++++ Given data
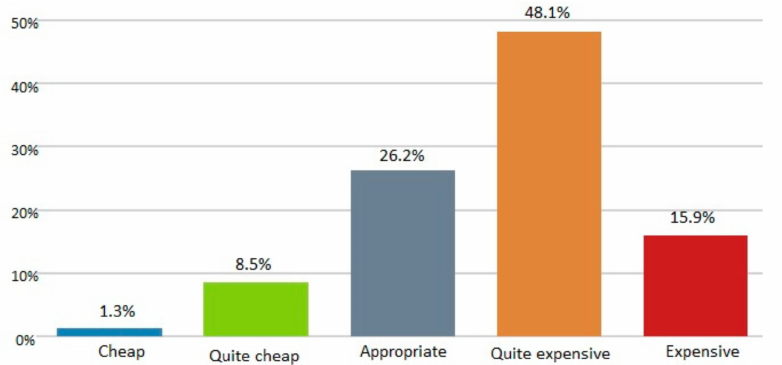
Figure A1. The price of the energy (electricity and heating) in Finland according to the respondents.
++++++++
++++ Given data
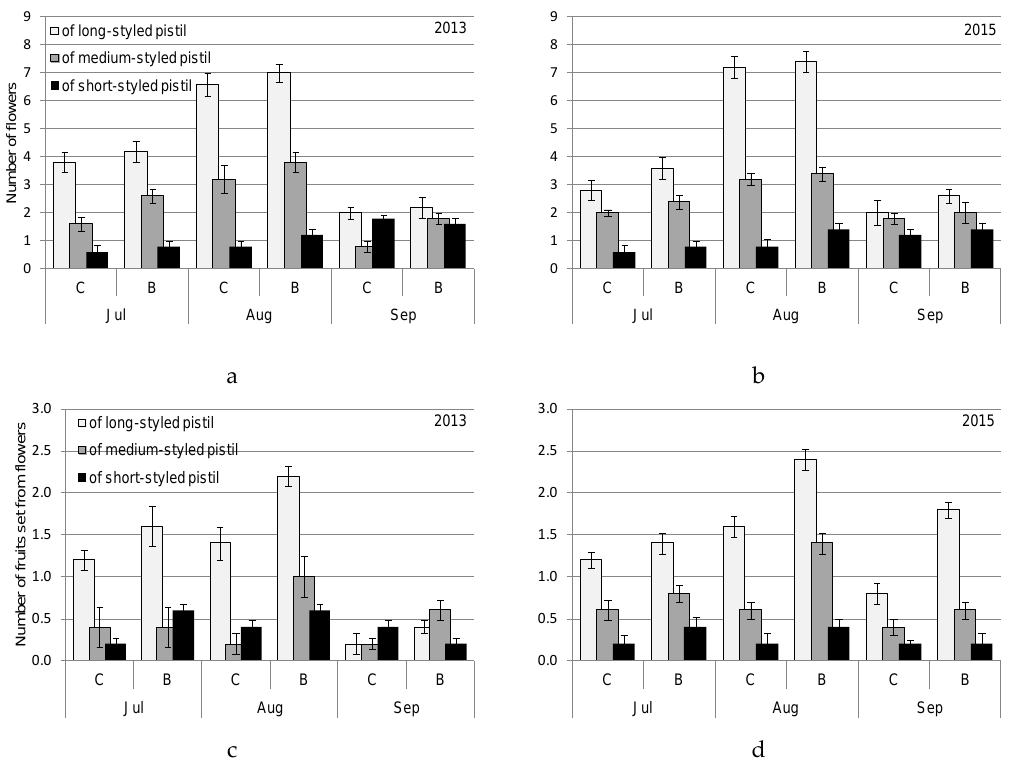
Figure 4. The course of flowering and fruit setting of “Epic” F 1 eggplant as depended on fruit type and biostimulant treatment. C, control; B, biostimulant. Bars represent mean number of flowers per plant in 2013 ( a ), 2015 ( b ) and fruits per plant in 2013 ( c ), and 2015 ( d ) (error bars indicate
++++++++
++++ Given data
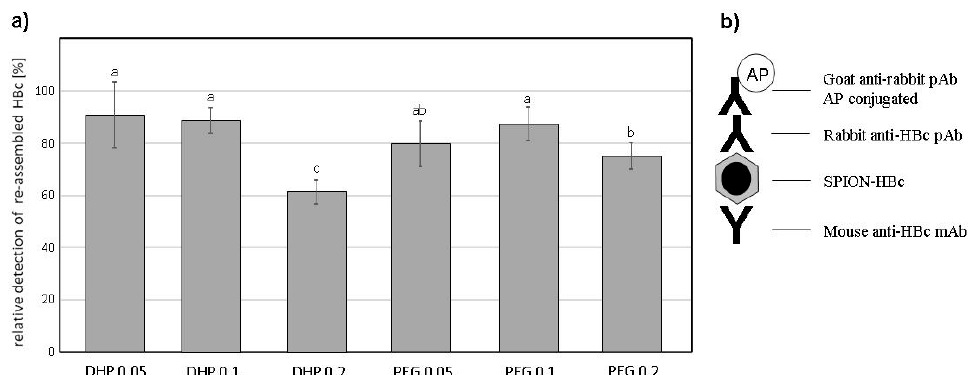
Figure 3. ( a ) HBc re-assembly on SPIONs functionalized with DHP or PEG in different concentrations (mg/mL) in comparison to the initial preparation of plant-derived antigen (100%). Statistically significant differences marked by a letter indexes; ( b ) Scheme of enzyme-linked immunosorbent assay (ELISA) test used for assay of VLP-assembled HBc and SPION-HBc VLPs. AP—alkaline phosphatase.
++++++++
◆ Your instructions:
Only the number of lines above that contain "plant" should be given as the answer.

◆ Output below:
2